Marquette Warrior: Political Correctness in Marquette’s School of Education

Tuesday, July 26, 2005

Political Correctness in Marquette’s School of Education

The following just came via e-mail from a Marquette student:
I just read the post on the liberal nature of MU’s School of Education and I could not agree more. I took EDUC 008 this past semester and it could have been called “Intro to Liberal Idealism” and no one would have noticed. In that class I basically learned that white males were unable to teach any other races, that the opinion of the minority always trumps that of the white majority, and that only when vouchers are issued to “skinhead” schools as well as Christian schools will school choice be acceptable (This seriously came from an in-class video). For a program that wants so desperately to embrace diversity, the total lack of diversity of opinion is laughable.

Also, I think the “social justice” focus is a detriment to producing competent teachers. That class was such fluff that I spent literally 2 hours studying for the midterm and final combined and still got an A in the course. Because the class dealt with such idealism, there were no concepts to learn, and absolutely nothing pedagogical. This was made clear from the beginning. All that was needed was to regurgitate the liberal “socially just” nonsense they taught us.
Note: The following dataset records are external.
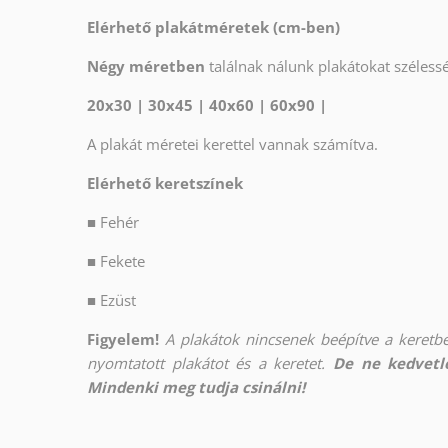
Elérhető plakátméretek (cm-ben)
Négy méretben
találnak nálunk plakátokat széles
20x30 | 30x45 | 40x60 | 60x90 |
A plakát méretei kerettel vannak számítva.
Elérhető keretszínek
■
Fehér
■
Fekete
■
Ezüst
Figyelem!
A plakátok nincsenek beépítve a keretbe
nyomtatott plakátot és a keretet.
De ne kedvetle
Mindenki meg tudja csinálni!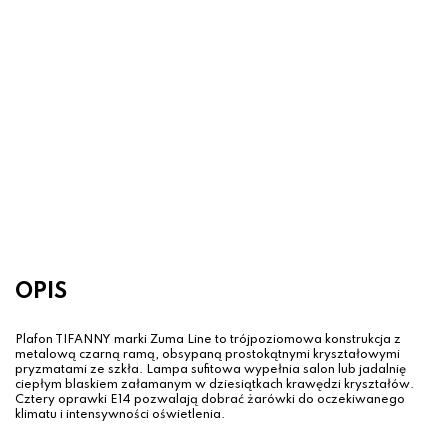
Żyrandol TIFANNY Złoty –
kryształowe piętra na 4 żarówki E14
599.00 zł
OPIS
Plafon TIFANNY marki Zuma Line to trójpoziomowa konstrukcja z
metalową czarną ramą, obsypaną prostokątnymi kryształowymi
pryzmatami ze szkła. Lampa sufitowa wypełnia salon lub jadalnię
ciepłym blaskiem załamanym w dziesiątkach krawędzi kryształów.
Cztery oprawki E14 pozwalają dobrać żarówki do oczekiwanego
klimatu i intensywności oświetlenia.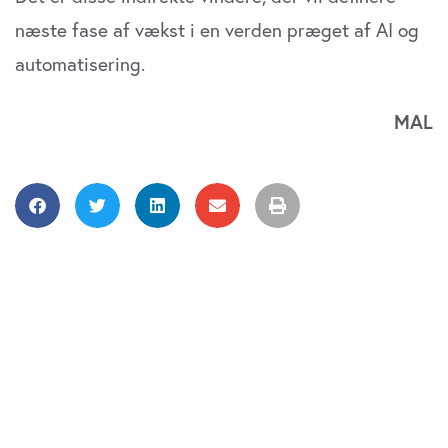
næste fase af vækst i en verden præget af AI og
automatisering.
MAL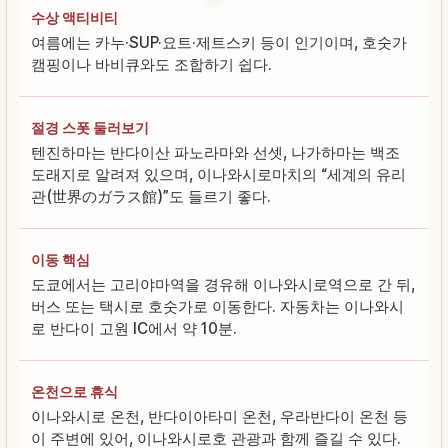
수상 액티비티
여름에는 카누·SUP·요트·제트스키 등이 인기이며, 호숫가
캠핑이나 바비큐와도 조합하기 쉽다.
절경 스폿 둘러보기
텐진하마는 반다이산 파노라마와 선셋, 나가하마는 백조
도래지로 알려져 있으며, 이나와시로마치의 “세계의 유리
관(世界のガラス館)”도 들르기 좋다.
이동 핵심
도쿄에서는 고리야마역을 경유해 이나와시로역으로 간 뒤,
버스 또는 택시로 호숫가로 이동한다. 자동차는 이나와시
로 반다이 고원 IC에서 약 10분.
온천으로 휴식
이나와시로 온천, 반다이아타미 온천, 우라반다이 온천 등
이 주변에 있어, 이나와시로호 관광과 함께 즐길 수 있다.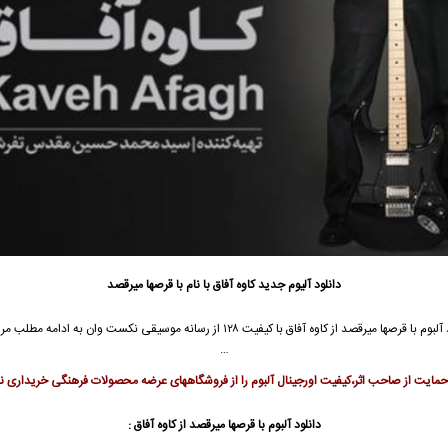
دانلود آلیوم جدید
کاوه آفاق
با نام با قرصها میرقصد
 آلبوم
با قرصها میرقصد از
کاوه آفاق
با کیفیت ۱۲۸ از رسانه موسیقی نکست وان به ادامه مطلب م
…
ایت از صاحب اثر،کیفیت اورجینال آلبوم را از فروشگاههای عرضه محصولات فرهنگی خریداری نم
دانلود آلبوم با قرصها میرقصد از کاوه آفاق :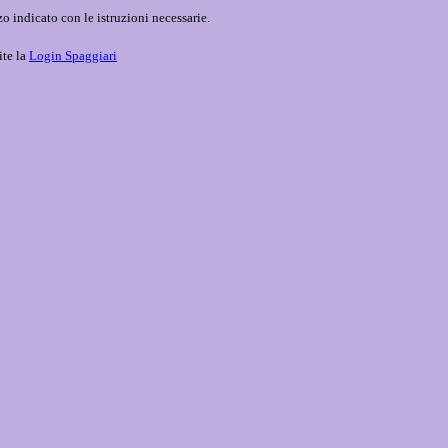
o indicato con le istruzioni necessarie.
ite la
Login Spaggiari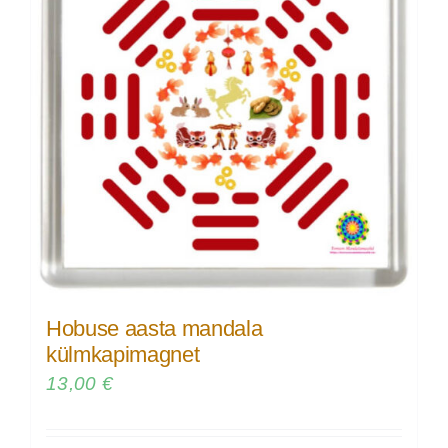
Hobuse aasta mandala
külmkapimagnet
13,00
€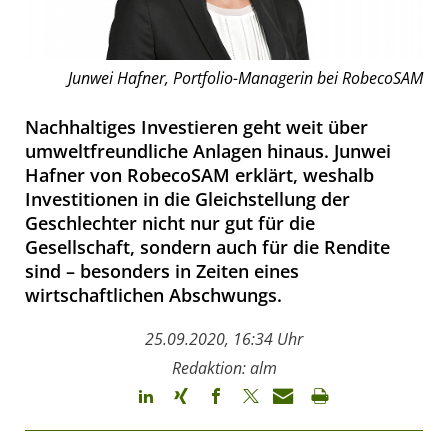
Junwei Hafner, Portfolio-Managerin bei RobecoSAM
Nachhaltiges Investieren geht weit über
umweltfreundliche Anlagen hinaus. Junwei
Hafner von RobecoSAM erklärt, weshalb
Investitionen in die Gleichstellung der
Geschlechter nicht nur gut für die
Gesellschaft, sondern auch für die Rendite
sind – besonders in Zeiten eines
wirtschaftlichen Abschwungs.
25.09.2020, 16:34 Uhr
Redaktion: alm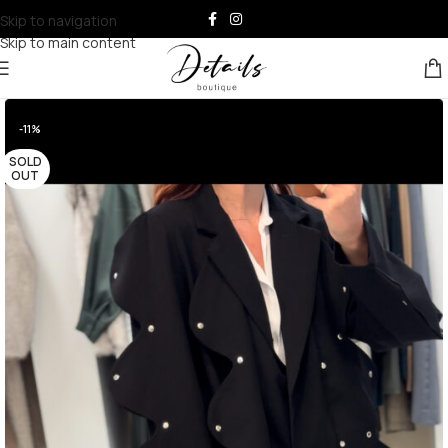
Skip to navigation
Skip to main content
-11%
SOLD
OUT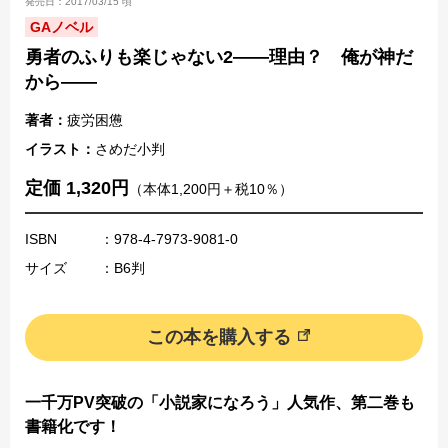
発売日：2017/03/15 頃
GAノベル
勇者のふりも楽じゃない2――理由？ 俺が神だ
から――
著者：
疲労困憊
イラスト：
さめだ小判
定価 1,320円
（本体1,200円＋税10％）
ISBN
：978-4-7973-9081-0
サイズ
：B6判
この本を購入する
一千万PV突破の「小説家になろう」人気作、第二巻も
書籍化です！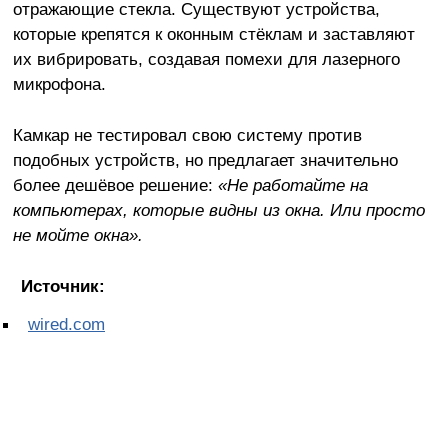
отражающие стекла. Существуют устройства,
которые крепятся к оконным стёклам и заставляют
их вибрировать, создавая помехи для лазерного
микрофона.
Камкар не тестировал свою систему против
подобных устройств, но предлагает значительно
более дешёвое решение:
«Не работайте на
компьютерах, которые видны из окна. Или просто
не мойте окна».
Источник:
wired.com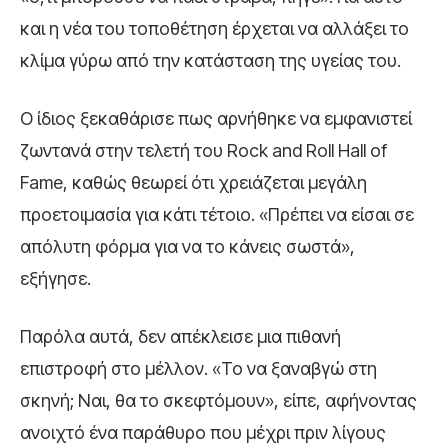
και η νέα του τοποθέτηση έρχεται να αλλάξει το
κλίμα γύρω από την κατάσταση της υγείας του.
Ο ίδιος ξεκαθάρισε πως αρνήθηκε να εμφανιστεί
ζωντανά στην τελετή του Rock and Roll Hall of
Fame, καθώς θεωρεί ότι χρειάζεται μεγάλη
προετοιμασία για κάτι τέτοιο. «Πρέπει να είσαι σε
απόλυτη φόρμα για να το κάνεις σωστά»,
εξήγησε.
Παρόλα αυτά, δεν απέκλεισε μια πιθανή
επιστροφή στο μέλλον. «Το να ξαναβγώ στη
σκηνή; Ναι, θα το σκεφτόμουν», είπε, αφήνοντας
ανοιχτό ένα παράθυρο που μέχρι πριν λίγους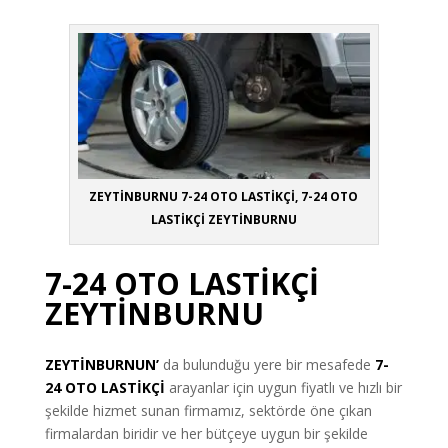
ZEYTİNBURNU 7-24 OTO LASTİKÇİ, 7-24 OTO
LASTİKÇİ ZEYTİNBURNU
7-24 OTO LASTİKÇİ
ZEYTİNBURNU
ZEYTİNBURNUN’
da bulunduğu yere bir mesafede
7-
24 OTO LASTİKÇİ
arayanlar için uygun fiyatlı ve hızlı bir
şekilde hizmet sunan firmamız, sektörde öne çıkan
firmalardan biridir ve her bütçeye uygun bir şekilde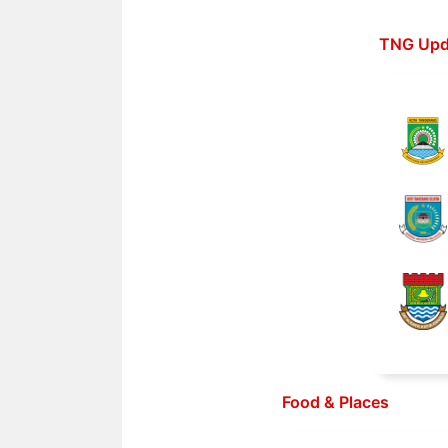
Langsung
ke
TNG Upd
isi
Food & Places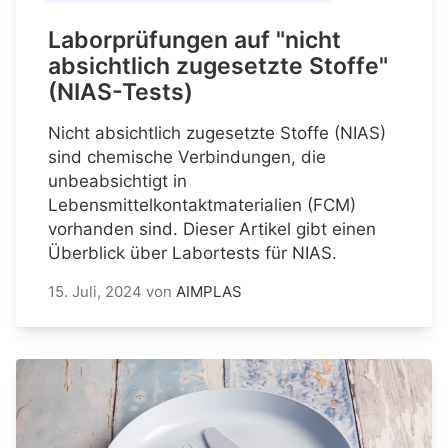
Laborprüfungen auf "nicht
absichtlich zugesetzte Stoffe"
(NIAS-Tests)
Nicht absichtlich zugesetzte Stoffe (NIAS)
sind chemische Verbindungen, die
unbeabsichtigt in
Lebensmittelkontaktmaterialien (FCM)
vorhanden sind. Dieser Artikel gibt einen
Überblick über Labortests für NIAS.
15. Juli, 2024
von
AIMPLAS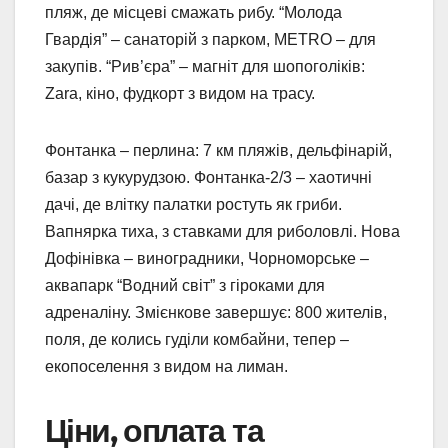
пляж, де місцеві смажать рибу. “Молода
Гвардія” – санаторій з парком, METRO – для
закупів. “Рив’єра” – магніт для шопоголіків:
Zara, кіно, фудкорт з видом на трасу.
Фонтанка – перлина: 7 км пляжів, дельфінарій,
базар з кукурудзою. Фонтанка-2/3 – хаотичні
дачі, де влітку палатки ростуть як гриби.
Вапнярка тиха, з ставками для риболовлі. Нова
Дофінівка – виноградники, Чорноморське –
аквапарк “Водний світ” з гіроками для
адреналіну. Змієнкове завершує: 800 жителів,
поля, де колись гуділи комбайни, тепер –
екопоселення з видом на лиман.
Ціни, оплата та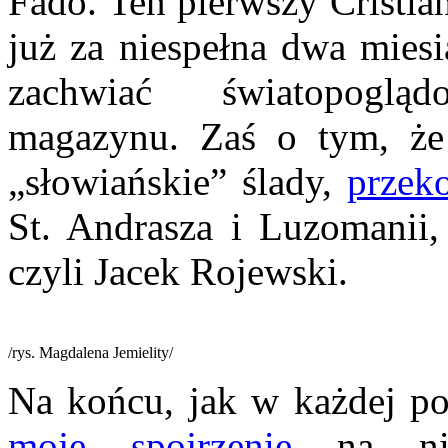
Fado. Ten pierwszy Cristi
już za niespełna dwa miesi
zachwiać światopoglą
magazynu. Zaś o tym, że
„słowiańskie” ślady,
przek
St. Andrasza i Luzomanii,
czyli Jacek Rojewski.
/rys. Magdalena Jemielity/
Na końcu, jak w każdej po
moje spojrzenie
na niez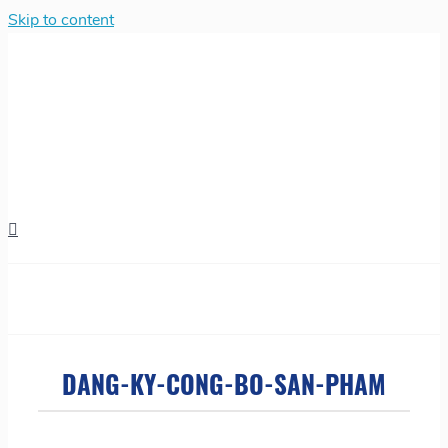
Skip to content
DANG-KY-CONG-BO-SAN-PHAM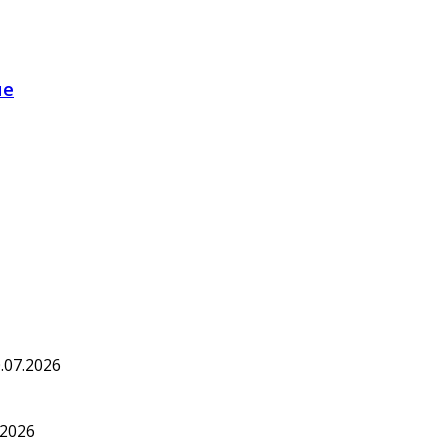
ме
.07.2026
.2026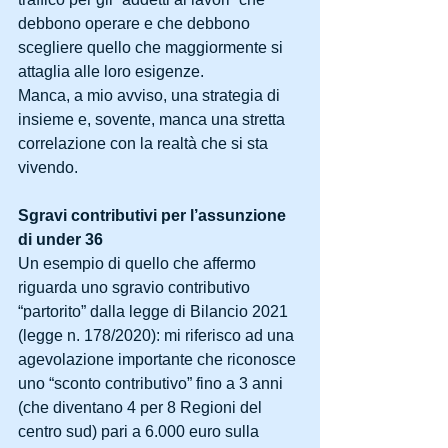
debbono operare e che debbono 
scegliere quello che maggiormente si 
attaglia alle loro esigenze.
Manca, a mio avviso, una strategia di 
insieme e, sovente, manca una stretta 
correlazione con la realtà che si sta 
vivendo.
Sgravi contributivi per l’assunzione 
di under 36
Un esempio di quello che affermo 
riguarda uno sgravio contributivo 
“partorito” dalla legge di Bilancio 2021 
(legge n. 178/2020): mi riferisco ad una 
agevolazione importante che riconosce 
uno “sconto contributivo” fino a 3 anni 
(che diventano 4 per 8 Regioni del 
centro sud) pari a 6.000 euro sulla 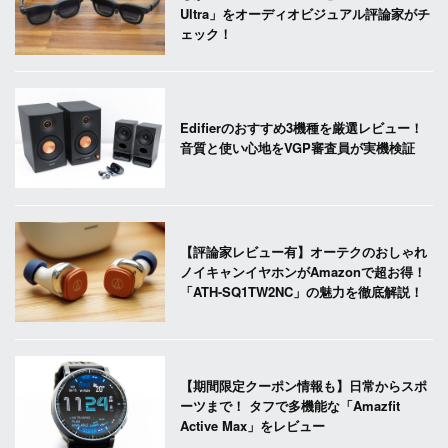
Ultra」をオーディオビジュアル評論家がチ
ェック！
Edifierのおすすめ3機種を厳選レビュー！
音質と使い心地をVGP審査員が実機検証
【評論家レビュー有】オーテクのおしゃれ
ノイキャンイヤホンがAmazonで超お得！
「ATH-SQ1TW2NC」の魅力を徹底解説！
【期間限定クーポン情報も】日常からスポ
ーツまで！ タフで多機能な「Amazfit
Active Max」をレビュー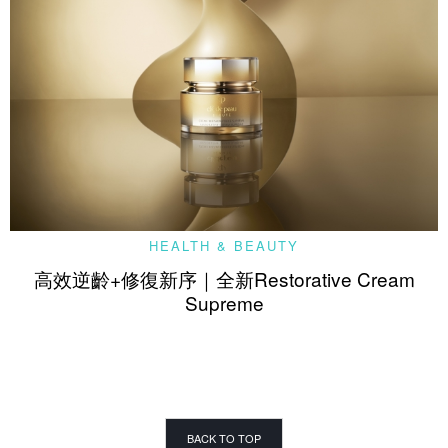
HEALTH & BEAUTY
高效逆齡+修復新序｜全新Restorative Cream
Supreme
BACK TO TOP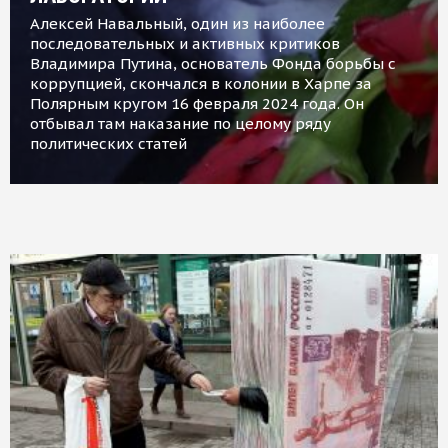
Алексей Навальный, один из наиболее
последовательных и активных критиков
Владимира Путина, основатель Фонда борьбы с
коррупцией, скончался в колонии в Харпе за
Полярным кругом 16 февраля 2024 года. Он
отбывал там наказание по целому ряду
политических статей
This class made me seriously re-consider my future at MU when it comes to pursuing a teaching degree. After all, political correctness can be found much cheaper elsewhere.
While we were put off by the politically correct language in the “Institutional Report” to the National Council for Accreditation of Teacher Education, we warned that what appears in a bureaucratic document isn’t necessarily a guide to what happens on the ground.

But, as we noted, biased rhetoric tends to legitimate biased practices. Indeed, biased rhetoric is likely to reflect the biases of the people who produce it.

One can see why leftists in education schools would want an ideological litmus test for teachers. One of the reasons they so strongly oppose school choice, of course, is that they view the public schools as a vehicle for indoctrinating future generations into what they consider to be “enlightened” and “progressive” attitudes.

Which is all the more reason for parents to favor school choice. In a competitve market for teachers, education school credentials are not very highly valued, which is all to the good.